O isolamento geográfico continua sendo um dos maiores obstáculos para a garantia de direitos fundamentais no interior do Amazonas. Entre os dias 13 e 16 de julho, a Defensoria Pública do Estado do Amazonas (DPE-AM) realizou um mutirão de atendimentos jurídicos e uma inspeção carcerária em Guajará. A atividade faz parte do esforço de interiorização do órgão, que embora tenha sede física em 35 municípios, precisa recorrer a ações itinerantes para alcançar outras localidades.
A realidade de Guajará, município com pouco mais de 13 mil habitantes segundo o IBGE, ilustra o peso da distância. Uma viagem fluvial até a capital, Manaus, pode durar até oito dias. Esse isolamento encarece e dificulta o acesso a serviços básicos, tornando a presença periódica de defensores uma necessidade urgente para evitar a exclusão civil de milhares de cidadãos.
Resgate da cidadania
Durante o mutirão, a busca por documentação básica e questões de direito de família concentraram a maior parte das buscas. A defensora pública Marcela Vignoli, que coordenou os trabalhos locais, apontou que a vulnerabilidade documental na região é acentuada.
“Notamos uma presença massiva da população, que destacou a importância da Defensoria estar presente no município com esta ação de atendimentos. As principais demandas atendidas foram relacionadas às documentações e ao pagamento de pensão alimentícia. Garantimos, enquanto instituição, a resolução de demandas em um tempo mais ágil, sem a necessidade de grandes deslocamentos até os centros urbanos”, ressaltou Marcela Vignoli.

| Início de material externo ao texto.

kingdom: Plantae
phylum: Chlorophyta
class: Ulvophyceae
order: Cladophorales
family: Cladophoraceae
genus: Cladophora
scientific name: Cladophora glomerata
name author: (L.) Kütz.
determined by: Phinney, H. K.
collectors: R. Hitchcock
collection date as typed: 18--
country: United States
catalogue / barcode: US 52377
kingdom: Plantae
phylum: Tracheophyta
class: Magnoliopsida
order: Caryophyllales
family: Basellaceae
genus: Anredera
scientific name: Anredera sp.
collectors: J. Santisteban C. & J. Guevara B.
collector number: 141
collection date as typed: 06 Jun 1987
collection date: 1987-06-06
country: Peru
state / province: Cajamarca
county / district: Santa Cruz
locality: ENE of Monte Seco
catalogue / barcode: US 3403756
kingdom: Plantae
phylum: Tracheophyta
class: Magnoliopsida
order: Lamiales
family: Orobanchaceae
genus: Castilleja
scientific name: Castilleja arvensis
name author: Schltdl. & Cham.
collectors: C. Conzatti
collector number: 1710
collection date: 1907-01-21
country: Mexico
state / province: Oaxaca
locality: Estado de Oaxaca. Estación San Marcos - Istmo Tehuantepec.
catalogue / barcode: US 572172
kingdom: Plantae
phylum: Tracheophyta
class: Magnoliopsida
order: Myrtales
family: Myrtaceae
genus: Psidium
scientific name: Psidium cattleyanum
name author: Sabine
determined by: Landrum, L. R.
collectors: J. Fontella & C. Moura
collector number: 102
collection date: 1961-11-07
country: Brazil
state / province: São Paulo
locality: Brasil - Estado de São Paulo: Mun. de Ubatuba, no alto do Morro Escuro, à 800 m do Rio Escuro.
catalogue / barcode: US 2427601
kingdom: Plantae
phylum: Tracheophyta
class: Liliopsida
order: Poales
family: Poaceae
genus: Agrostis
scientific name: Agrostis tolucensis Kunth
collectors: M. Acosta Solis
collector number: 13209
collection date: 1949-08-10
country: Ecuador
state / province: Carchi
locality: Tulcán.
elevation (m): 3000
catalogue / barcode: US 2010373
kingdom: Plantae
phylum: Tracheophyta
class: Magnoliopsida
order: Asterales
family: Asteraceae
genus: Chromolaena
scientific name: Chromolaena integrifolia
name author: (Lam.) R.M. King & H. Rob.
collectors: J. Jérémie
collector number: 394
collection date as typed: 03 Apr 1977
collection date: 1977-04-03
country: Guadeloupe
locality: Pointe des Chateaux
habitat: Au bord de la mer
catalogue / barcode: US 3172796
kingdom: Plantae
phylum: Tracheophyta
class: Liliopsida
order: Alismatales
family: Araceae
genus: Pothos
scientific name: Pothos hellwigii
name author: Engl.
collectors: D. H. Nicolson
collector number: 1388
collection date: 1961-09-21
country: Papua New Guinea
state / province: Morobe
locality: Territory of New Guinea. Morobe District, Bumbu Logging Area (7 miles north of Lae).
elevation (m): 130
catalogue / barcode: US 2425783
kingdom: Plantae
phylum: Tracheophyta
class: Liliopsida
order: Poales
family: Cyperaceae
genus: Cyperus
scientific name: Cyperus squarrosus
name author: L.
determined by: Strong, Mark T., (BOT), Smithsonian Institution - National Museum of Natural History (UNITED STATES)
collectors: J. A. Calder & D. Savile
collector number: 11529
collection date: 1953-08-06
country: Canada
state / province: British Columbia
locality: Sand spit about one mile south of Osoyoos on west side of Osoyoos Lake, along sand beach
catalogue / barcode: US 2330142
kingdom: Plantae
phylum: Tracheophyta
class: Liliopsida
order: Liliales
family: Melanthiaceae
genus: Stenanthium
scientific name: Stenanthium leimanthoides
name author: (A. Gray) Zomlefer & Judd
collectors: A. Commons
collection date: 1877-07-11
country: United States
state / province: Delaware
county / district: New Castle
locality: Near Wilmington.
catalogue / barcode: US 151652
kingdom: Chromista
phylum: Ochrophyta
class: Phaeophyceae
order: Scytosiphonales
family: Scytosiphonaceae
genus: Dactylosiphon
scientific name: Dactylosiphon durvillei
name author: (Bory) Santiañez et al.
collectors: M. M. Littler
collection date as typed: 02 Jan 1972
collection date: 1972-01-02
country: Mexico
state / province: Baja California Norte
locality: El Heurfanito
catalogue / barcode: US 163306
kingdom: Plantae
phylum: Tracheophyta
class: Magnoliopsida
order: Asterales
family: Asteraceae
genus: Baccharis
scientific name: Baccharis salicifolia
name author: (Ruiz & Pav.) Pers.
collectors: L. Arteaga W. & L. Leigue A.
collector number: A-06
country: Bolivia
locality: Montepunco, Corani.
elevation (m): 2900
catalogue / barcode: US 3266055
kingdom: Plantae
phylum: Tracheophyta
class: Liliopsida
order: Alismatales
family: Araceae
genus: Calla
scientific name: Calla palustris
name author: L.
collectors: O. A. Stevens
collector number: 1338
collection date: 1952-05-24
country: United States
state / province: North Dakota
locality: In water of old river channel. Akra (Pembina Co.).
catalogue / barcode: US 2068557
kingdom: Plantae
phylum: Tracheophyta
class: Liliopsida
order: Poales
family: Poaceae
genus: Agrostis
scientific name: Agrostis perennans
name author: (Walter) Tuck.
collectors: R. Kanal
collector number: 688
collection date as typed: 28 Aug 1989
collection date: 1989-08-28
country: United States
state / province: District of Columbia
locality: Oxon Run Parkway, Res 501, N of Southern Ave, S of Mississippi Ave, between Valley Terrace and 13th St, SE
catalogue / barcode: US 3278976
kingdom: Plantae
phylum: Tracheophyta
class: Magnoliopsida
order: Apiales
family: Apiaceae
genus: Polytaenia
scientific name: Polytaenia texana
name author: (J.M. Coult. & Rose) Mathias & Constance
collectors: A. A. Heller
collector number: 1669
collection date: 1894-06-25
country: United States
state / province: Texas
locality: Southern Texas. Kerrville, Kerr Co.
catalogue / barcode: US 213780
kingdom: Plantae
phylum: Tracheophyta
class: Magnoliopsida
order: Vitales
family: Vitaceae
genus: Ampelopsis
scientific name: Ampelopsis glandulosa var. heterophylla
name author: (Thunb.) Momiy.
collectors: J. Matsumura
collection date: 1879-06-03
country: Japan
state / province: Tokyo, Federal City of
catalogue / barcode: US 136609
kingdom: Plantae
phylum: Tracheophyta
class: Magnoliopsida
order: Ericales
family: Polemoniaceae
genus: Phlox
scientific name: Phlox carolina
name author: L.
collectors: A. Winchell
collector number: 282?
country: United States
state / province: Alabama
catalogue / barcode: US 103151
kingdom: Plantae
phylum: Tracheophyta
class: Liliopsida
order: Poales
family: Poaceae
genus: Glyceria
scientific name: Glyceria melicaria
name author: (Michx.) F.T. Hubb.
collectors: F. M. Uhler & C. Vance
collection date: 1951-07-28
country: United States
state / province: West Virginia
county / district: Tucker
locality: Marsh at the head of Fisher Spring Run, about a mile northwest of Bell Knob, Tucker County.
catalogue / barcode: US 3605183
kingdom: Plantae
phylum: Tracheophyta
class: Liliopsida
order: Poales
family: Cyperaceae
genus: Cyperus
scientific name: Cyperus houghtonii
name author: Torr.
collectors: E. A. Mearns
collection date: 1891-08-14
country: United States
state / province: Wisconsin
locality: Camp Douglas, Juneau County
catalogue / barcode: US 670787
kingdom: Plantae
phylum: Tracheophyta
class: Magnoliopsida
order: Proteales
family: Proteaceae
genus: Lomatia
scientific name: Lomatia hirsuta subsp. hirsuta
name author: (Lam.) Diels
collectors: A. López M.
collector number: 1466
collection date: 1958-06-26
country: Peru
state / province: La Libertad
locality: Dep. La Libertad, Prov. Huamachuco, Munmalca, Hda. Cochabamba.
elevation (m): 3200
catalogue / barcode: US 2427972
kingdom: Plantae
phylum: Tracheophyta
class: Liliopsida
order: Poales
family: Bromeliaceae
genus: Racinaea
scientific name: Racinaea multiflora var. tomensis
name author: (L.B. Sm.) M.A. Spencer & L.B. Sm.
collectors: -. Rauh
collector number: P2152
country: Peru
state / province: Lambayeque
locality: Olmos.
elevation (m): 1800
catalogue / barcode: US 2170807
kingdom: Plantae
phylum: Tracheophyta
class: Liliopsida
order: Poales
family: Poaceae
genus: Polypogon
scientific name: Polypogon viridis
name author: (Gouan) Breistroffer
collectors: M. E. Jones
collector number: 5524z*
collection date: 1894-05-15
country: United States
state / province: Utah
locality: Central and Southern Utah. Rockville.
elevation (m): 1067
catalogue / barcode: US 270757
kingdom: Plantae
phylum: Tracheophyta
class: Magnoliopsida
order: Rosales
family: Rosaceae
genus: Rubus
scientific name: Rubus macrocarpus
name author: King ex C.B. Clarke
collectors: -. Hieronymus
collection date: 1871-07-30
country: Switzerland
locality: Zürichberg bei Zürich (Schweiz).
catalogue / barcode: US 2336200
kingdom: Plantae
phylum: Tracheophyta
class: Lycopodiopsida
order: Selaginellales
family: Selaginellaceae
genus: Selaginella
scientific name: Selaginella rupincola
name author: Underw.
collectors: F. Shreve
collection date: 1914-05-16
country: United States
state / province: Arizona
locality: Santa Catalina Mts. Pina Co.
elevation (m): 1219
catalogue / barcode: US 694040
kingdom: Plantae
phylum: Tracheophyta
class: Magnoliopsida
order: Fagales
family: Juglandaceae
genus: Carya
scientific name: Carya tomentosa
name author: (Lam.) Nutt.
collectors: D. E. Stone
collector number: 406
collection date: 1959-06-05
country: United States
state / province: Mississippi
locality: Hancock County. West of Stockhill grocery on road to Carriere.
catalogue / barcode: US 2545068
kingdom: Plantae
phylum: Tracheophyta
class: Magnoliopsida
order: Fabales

A falta de registro civil impede o acesso a programas sociais e a benefícios previdenciários. Um exemplo prático dessa barreira foi o caso de Maria José Ferreira Chagas, que passou uma década tentando obter a segunda via de sua certidão de nascimento. Sem o documento, ela não conseguia emitir sua carteira de identidade e tampouco dar entrada na pensão por morte de seu marido.
“Lutava há muitos anos pela minha certidão de nascimento. Me mandavam pra Eirunepé, depois me retornavam pra Guajará, e nada. Sem o registro, eu não conseguia tirar a nova identidade, não conseguia ter acesso à pensão pela morte do meu marido. Hoje, eu estou muito feliz, porque consegui minha certidão de nascimento com a Defensoria Pública”, relatou a moradora.
Ilegalidade na delegacia
Se na área cível a ação trouxe alívio, na esfera criminal o cenário encontrado reforça o debate sobre as falhas do sistema prisional no interior. As defensoras realizaram uma vistoria técnica nas dependências do 69º Distrito Integrado de Polícia (DIP), onde identificaram irregularidades graves na custódia de presos.
A vistoria constatou problemas graves que contrariam as normas vigentes:
- Um total de 24 pessoas estavam custodiadas na carceragem da delegacia local.
- A manutenção de presos definitivos ou de longa duração em delegacias viola a legislação penal brasileira, que destina esses espaços apenas para detenções provisórias de curta duração.
- A infraestrutura física das celas das delegacias de polícia não possui estrutura adequada para o cumprimento de penas privativas de liberdade a longo prazo.
A defensora pública Catarina Maia, que integrou a comitiva de fiscalização, explicou os próximos passos após a constatação das irregularidades no prédio policial.
“Foi possível verificar as demandas presentes no local, apresentadas pelas pessoas em situação de cárcere. A partir do que observamos, vamos compilar as informações em um relatório, que será apresentado à gestão do local para que as melhorias necessárias possam ser feitas”, concluiu Catarina Maia.
O cenário de Guajará mostra que o processo de interiorização da justiça avança, mas ainda esbarra na falta de estrutura permanente do próprio Estado. Enquanto os mutirões resolvem gargalos imediatos de documentação, o aprisionamento irregular em delegacias do interior continua sendo um desafio crônico que exige reformas estruturais urgentes por parte do governo estadual.